Speedbump
Active Member
After great consideration, I think I'll steer clear of discussing your "smell" method. As you are also performing quantitative analysis, I suppose no harm can come of it. Heck, like many geologists and drillers, I still use a couple of coat hangers to witch for buried lines even after the utilities have been marked. Works for me, although many remain skeptical.
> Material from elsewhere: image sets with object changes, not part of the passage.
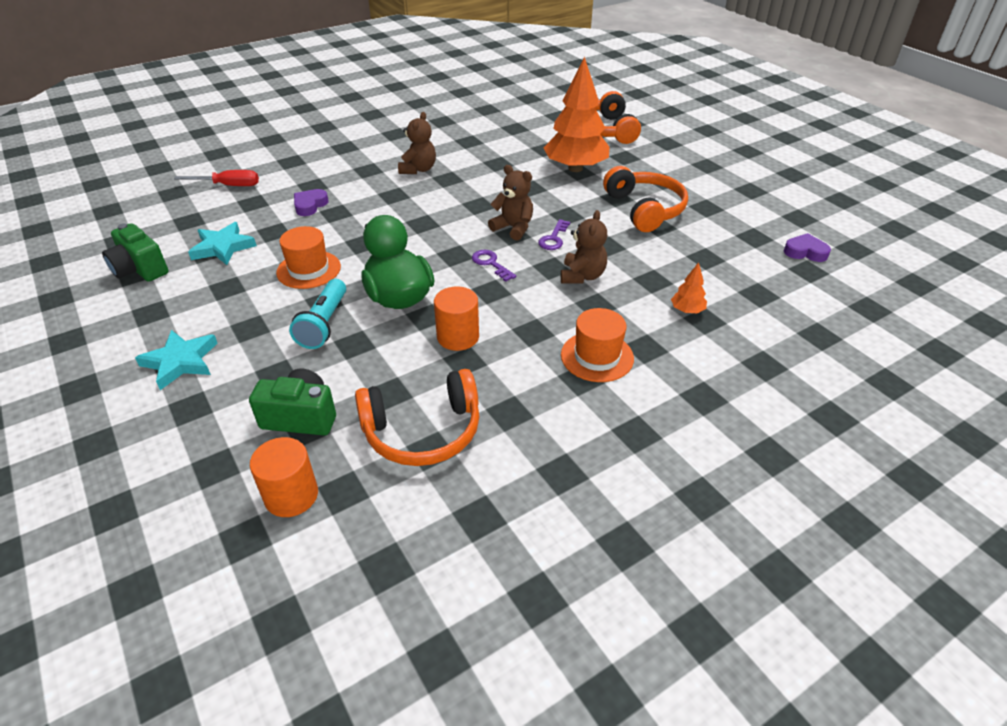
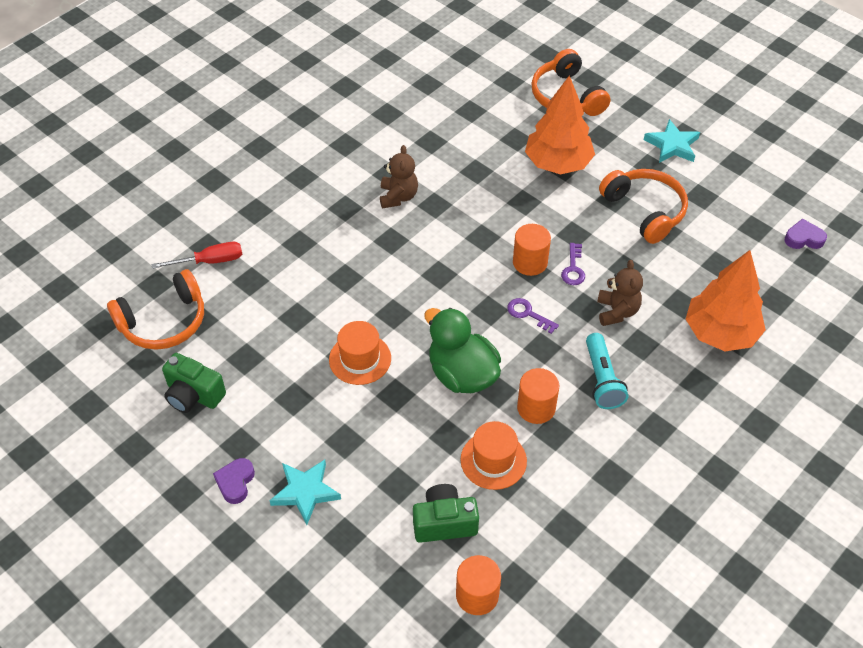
camera: 15 degrees left, 10 degrees up
(223, 247) = (258, 349): turquoise star -> turquoise star (672, 145)
(310, 205) = (313, 273): purple heart -> purple heart (235, 482)
(324, 324) = (410, 421): turquoise flashlight -> turquoise flashlight (602, 379)
(423, 431) = (551, 511): orange headphones -> orange headphones (164, 322)
(513, 228) = (530, 262): brown teddy bear -> orange cylinder
(597, 356) = (662, 402): orange hat -> orange hat (493, 460)
(687, 310) = (720, 333): orange tree -> orange tree, size x2.42

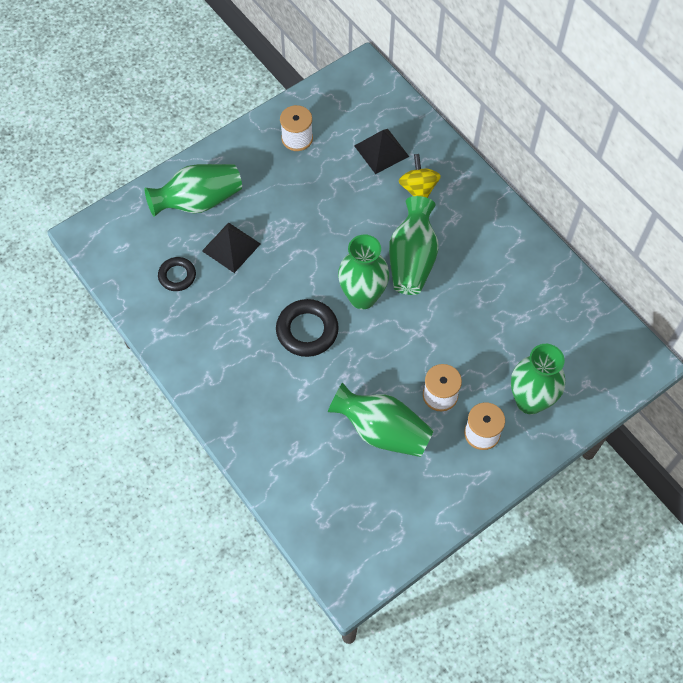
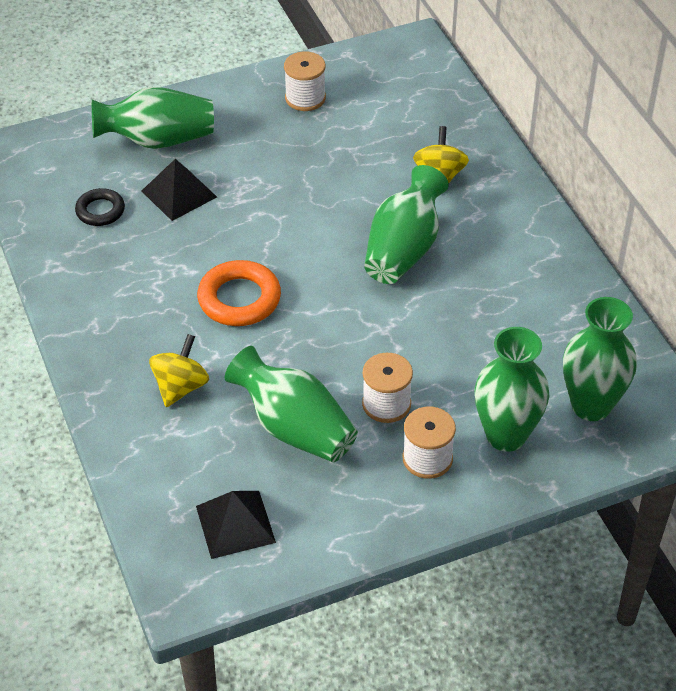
camera: 15 degrees right, 15 degrees down
(290, 416) = (180, 387): none -> yellow spinning top
(307, 330) = (239, 299): black ring -> orange ring
(362, 297) = (324, 277): green vase -> green vase (591, 405)
(381, 151) = (407, 129): black pyramid -> black pyramid (235, 524)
Not me. When I was in my young twenties working for the County Road Commission surveying. I had a crew chief that was straight as an arrow. One day, we were supposed to lay out where a large (I believe 12") gas main was supposed to be located before widening a road. The as built drawings weren't available, so my crew chief went to the back of the pie wagon and got out two coat hangers that had been bent into L's. He put one in each hand with the longer part sticking straight out in front of him with no pressure on the metal other than to support their weight. He walked perpendicular to where the pipe was supposed to be and about ten feet past that point the hangers crossed. Naturally, the three of us crew men were scratching out heads. He gave them to me, said do down the road 100' and do the same. When they cross, drag your foot in the sand. Then the next guy another 100' down the road. All there scratches lined up perfectly and that was where the main was found.
I have used them many times since to find all kinds of buried pipes. It doesn't work on wells though. Wrong magnetic field.